The shepherd in the Savior’s parable kept looking for the lost sheep “until he [found] it” (Luke 15:4). Not everyone will respond immediately to your efforts. But the Savior urged us to never give up: “Unto such shall ye continue to minister; for ye know not but what they will return … , and I shall heal them” (3 Nephi 18:32). Trusting in the Lord’s timing, keep looking for appropriate ways to show those who do not attend that you love and miss them. You could use personal visits, phone calls, text messages, or other ways. You may be surprised at the long-term influence of your patient, persistent efforts to reach out with love.

Questions to ponder. How has the Savior shown patience with my weaknesses and struggles? How can I follow His example with those I teach?

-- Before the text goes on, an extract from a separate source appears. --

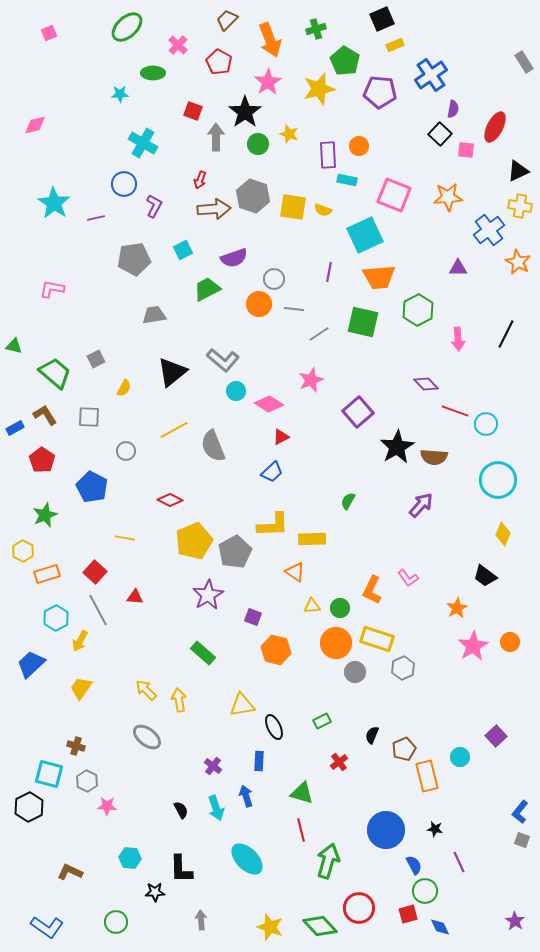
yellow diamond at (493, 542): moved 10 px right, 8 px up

Scriptural example. What do I learn about patience and persistence from Luke 15:8–10; Alma 37:7–8; and Doctrine and Covenants 64:33?

Good Shepherd, The

For the Discussion Leader

Share and counsel together. Begin by inviting teachers to share recent teaching experiences and ask questions related to teaching.

Learn together. Invite teachers to discuss one or more of the ideas in this section. Do not try to cover everything in one meeting.

Practice. Invite teachers to share ideas with each other (in small groups or all together) about ways they have reached out to people who were not attending their classes.

Prepare. Decide together on a topic for the next meeting, and invite teachers to prepare.